"No takie jest życie. Człowiek musi żyć i dojechać do celu".
"Podziemnych" przeczytałem niemal dokładnie 2 lata temu. Tutaj skupię się na krótkim opowiadaniu pt. "Pic". Na ogół tego nie robię ale tym razem nieco streszczę fabułę. Kim jest Pic? Młodym chłopaczkiem z Północnej Karoliny wychowywanym przez ukochanego dziadka, kiedy ten ciężko zachorował, Pic trafił pod tymczasową opiekę ciotki skąd został zabrany do Nowego Jorku przez swojego szalonego brata Slima. Ot. taka tam historyjka. Tylko, że napisał ją Jack Kerouac. I to jak! Dosłownie kilkadziesiąt stron które przeprowadziło mnie przez całą gamę emocji. Kerouac trafia do mnie jak żaden inny autor, no, jest jeszcze Cormac McCarthy, ok. :)
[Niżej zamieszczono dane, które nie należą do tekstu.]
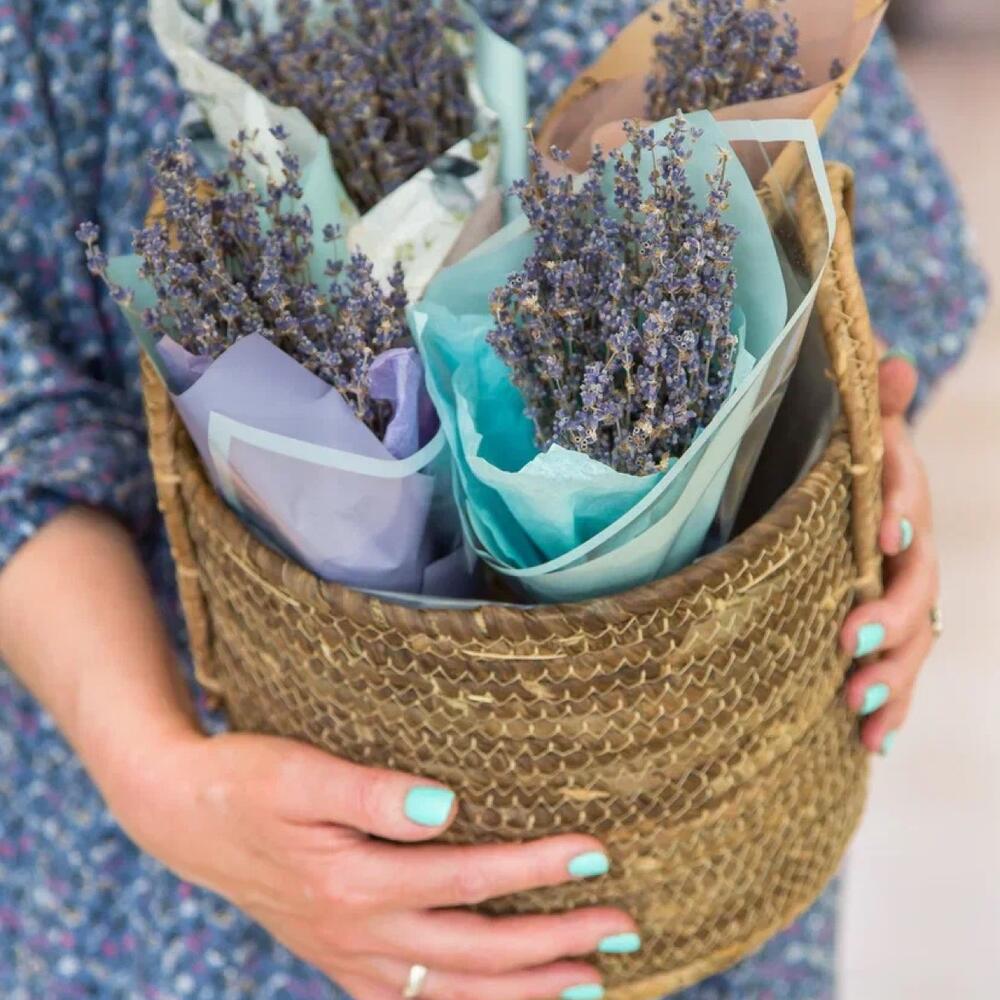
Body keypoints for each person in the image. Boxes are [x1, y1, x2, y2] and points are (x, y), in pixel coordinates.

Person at [0, 2, 987, 998]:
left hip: (698, 810)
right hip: (220, 820)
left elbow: (856, 256)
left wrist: (860, 463)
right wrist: (155, 771)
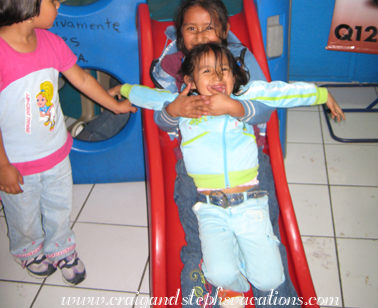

"Popatrzcie, tu mieszkaliśmy, a teraz wyjeżdżamy, zamieszka tu ktoś inny, bo życie to po prostu tylko sen. A świat jest taki zimny i okrutny. Te podłogi i puste ściany - jakby nas tu nigdy nie było, jakby nie było tu mojej miłości do was".
Czuć jesień, za oknem pada, to najlepszy czas na czytanie historii takiej jak "Pic". Wzruszająca, prawdziwa, równie smutna co radosna, jak życie. 10/10.